Śniegi i mrozy jednoznacznie wskazują na zimę, ale w Polsce chłód gości znacznie dłużej niż zalega biały puch. Jak pokazują dane Instytutu Meteorologii i Gospodarki Wodnej w okresie od października 2014 do marca 2015 roku średnia dobowa temperatura wyniosła zaledwie 3,8°C. To jeden z głównych powodów rosnącej popularności ogrzewania postojowego na polskim rynku.

Polscy kierowcy coraz częściej wybierają samochody wyposażone w ogrzewania postojowe lub decydują się na montaż tego urządzenia. To rozwiązanie, które znacząco poprawia nie tylko komfort, ale także bezpieczeństwo podróży, szczególnie w tę chłodniejszą połowę roku.

Recepta na jesień i zimę bez chłodu

Dzięki ogrzewaniu postojowemu Webasto jesienna plucha czy zimowa zawierucha nie będą straszne żadnemu kierowcy. Wszystko za sprawą specjalnego urządzenia zamontowanego pod maską, które ogrzewa silnik – dzięki czemu po rozruchu auto zużywa mniej paliwa – oraz jego wnętrze powodując odmrożenie i odparowanie szyb.
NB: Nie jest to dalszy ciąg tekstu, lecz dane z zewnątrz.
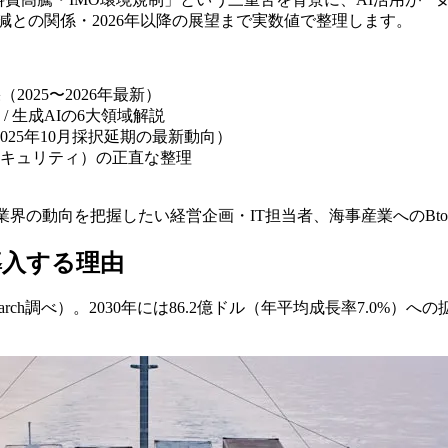
減との関係・2026年以降の展望まで実数値で整理します。
025〜2026年最新）
航 / 生成AIの6大領域解説
025年10月採択延期の最新動向）
キュリティ）の正直な整理
業界の動向を把握したい経営企画・IT担当者、海事産業へのBto
導入する理由
Research調べ）。2030年には86.2億ドル（年平均成長率7.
Można nim sterować poprzez zegar montowany wewnątrz samochodu, zdalny pilot lub telefon komórkowy dzięki aplikacji Webasto ThermoCall.
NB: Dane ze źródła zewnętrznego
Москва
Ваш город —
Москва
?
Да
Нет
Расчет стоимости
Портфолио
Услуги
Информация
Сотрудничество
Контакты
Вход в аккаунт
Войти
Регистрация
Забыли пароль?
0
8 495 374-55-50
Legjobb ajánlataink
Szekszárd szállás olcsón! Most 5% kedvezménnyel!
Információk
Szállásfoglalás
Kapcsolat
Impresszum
„Ogrzewanie postojowe kojarzone jest ze śniegiem i lodem, podczas gdy temperatury panujące szczególnie o porankach sprawiają, że kierowcy korzystają z ogrzewania niemal przez 6 miesięcy
w roku! Wszystko po to, by zapewnić sobie komfort i ciepło w kabinie samochodu od początku podróży, dobrą widoczność i bezpieczeństwo jazdy, i oczywiście oszczędzić cenny czas” – powiedział  Tomasz Konieczny, Dyrektor Handlowy i Marketingu Webasto Petemar.

Skąd to ciepło?

Działanie całego systemu opiera się na wykorzystaniu układu chłodzenia silnika oraz układu wentylacji samochodu. Serce systemu – nieduży i wydajny agregat grzewczy – jest zamontowany pod maską, połączony z układem chłodzenia i zasilany paliwem bezpośrednio ze zbiornika samochodu: działa więc całkowicie niezależnie od silnika.
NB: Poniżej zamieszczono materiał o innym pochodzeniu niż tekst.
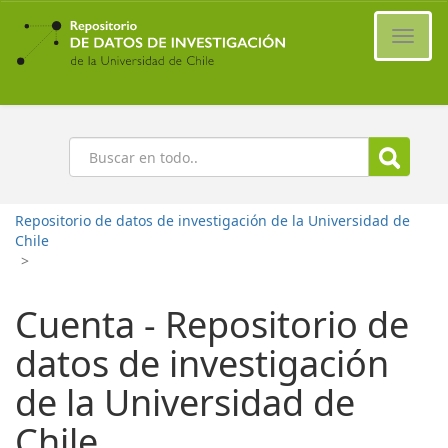
Ir
al
Cambi
contenido
naveg
principal
Buscar
Repositorio de datos de investigación de la Universidad de
Chile
>
Cuenta - Repositorio de
datos de investigación
de la Universidad de
Chile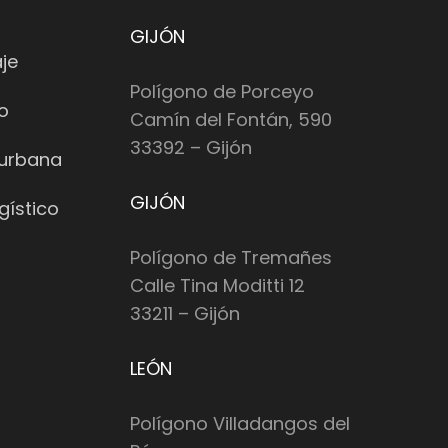
GIJÓN
je
Polígono de Porceyo
io
Camín del Fontán, 590
33392 – Gijón
 urbana
GIJÓN
gístico
Polígono de Tremañes
Calle Tina Moditti 12
33211 – Gijón
LEÓN
Polígono Villadangos del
Wentylator urządzenia Webasto zasysa powietrze niezbędne do spalania paliwa, a po rozpoczęciu pracy agregat uruchamia obieg płynu chłodniczego silnika samochodu. Podgrzany płyn chłodniczy zaczyna ruch w zamkniętym obiegu – od urządzenia Webasto, do wymiennika ciepła pojazdu, następnie silnika, by wrócić do agregatu grzewczego, gdzie znów zostaje podgrzany. Podczas całego obiegu płyn oddaje ciepło, które przez dmuchawy układu wentylacji jest kierowane do kabiny samochodu – nawet przy niskich temperaturach wystarczy około 20 minut, by nagrzać wnętrze auta.

Nie każdy musi lubić jesień czy zimę, ale każdy kierowca może sprawić, że średnia dobowa temperatura na poziomie zaledwie 3,8°C panująca w Polsce przez chłodne 6 miesięcy w roku nie będzie przeszkodą do komfortowych i bezpiecznych podróży samochodem.